Friday, October 9, 2009

The flaws of science news via news conference - more on AIDS vaccine "breakthrough"

When the U.S. Army and its collaborators in Thailand announced at press conferences on 24 September that a large clinical trial of an AIDS vaccine had lowered the rate of new HIV infections by about one-third, researchers were surprised and encouraged. Although it was only a modest reduction, it was the first positive result from any AIDS vaccine trial.


Now some researchers who have seen more of the data in confidential briefings are complaining that a fuller analysis undermines even cautious claims of success, and they are raising questions about the way the results were announced.

The press conference and press releases discussed an analysis that included all 16,000 people who participated in the trial, except for seven who were infected before receiving any doses of the two vaccines that were used in combination. Seventy-four people in the placebo arm of the study became infected with HIV, while the similarly sized vaccinated group only had 51 infections--a 31.2% efficacy. The analysis indicated that there was about a 96% level of confidence that the effect was real and not due to chance--just above the 95% cutoff that is widely used as a measure of statistical significance.
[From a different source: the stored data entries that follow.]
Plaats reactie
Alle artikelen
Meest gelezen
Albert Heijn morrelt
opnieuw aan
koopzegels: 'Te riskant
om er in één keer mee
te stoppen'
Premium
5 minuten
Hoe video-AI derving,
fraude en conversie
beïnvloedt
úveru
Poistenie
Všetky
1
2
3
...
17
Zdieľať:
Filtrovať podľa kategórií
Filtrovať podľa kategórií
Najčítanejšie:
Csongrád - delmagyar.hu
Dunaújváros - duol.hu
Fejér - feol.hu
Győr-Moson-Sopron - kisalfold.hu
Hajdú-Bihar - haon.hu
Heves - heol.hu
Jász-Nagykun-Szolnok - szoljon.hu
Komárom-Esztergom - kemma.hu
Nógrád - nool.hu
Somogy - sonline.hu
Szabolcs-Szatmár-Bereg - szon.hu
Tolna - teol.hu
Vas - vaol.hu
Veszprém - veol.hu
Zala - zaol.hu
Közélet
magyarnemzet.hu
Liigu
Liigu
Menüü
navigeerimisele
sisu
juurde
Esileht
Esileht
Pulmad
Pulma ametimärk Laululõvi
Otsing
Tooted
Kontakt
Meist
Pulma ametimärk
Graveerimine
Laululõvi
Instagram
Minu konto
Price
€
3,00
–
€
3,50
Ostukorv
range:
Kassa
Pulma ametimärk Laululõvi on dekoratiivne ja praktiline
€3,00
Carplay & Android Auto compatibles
In the private briefings, researchers learned that a second analysis, which is usually performed in vaccine studies and was part of the Thai study's design, also found that vaccine recipients had fewer infections, but the reduction was not statistically significant and the level of efficacy was slightly lower. This analysis eliminated people in both groups who did not rigorously follow the protocols. "Anything that really works, you'll have enough robustness in results to be significant with both analyses," says Douglas Richman, an AIDS researcher at the University of California, San Diego, a longtime critic of the study. Richman did not discuss the specific results with Science.
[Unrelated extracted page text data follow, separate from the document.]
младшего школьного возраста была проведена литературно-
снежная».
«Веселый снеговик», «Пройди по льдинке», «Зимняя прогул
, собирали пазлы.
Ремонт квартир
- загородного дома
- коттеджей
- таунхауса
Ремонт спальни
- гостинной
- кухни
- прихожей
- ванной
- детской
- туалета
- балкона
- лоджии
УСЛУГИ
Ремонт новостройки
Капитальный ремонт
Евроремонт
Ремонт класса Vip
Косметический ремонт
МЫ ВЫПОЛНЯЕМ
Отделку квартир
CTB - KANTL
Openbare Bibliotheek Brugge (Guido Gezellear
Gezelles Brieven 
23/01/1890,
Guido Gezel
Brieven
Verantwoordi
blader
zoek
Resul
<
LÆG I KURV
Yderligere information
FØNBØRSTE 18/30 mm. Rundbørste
"The press conference was not a scholarly, rigorously honest presentation," said one leading HIV/AIDS investigator, who like others asked that his name not be used. "It doesn't meet the standards that have been set for other trials, and it doesn't fully present the borderline results. It's wrong." Two biostatisticians who specialize in HIV prevention trials and have not seen the data, said that the results from all participants are the more important data, but they were puzzled that the press conference did not include the analysis that excluded those who didn't follow the protocols. "I think if people saw [the two analyses] diverging in a vaccine study, they'd have a lot of questions," says David Glidden, a biostatician at the University of California, San Francisco.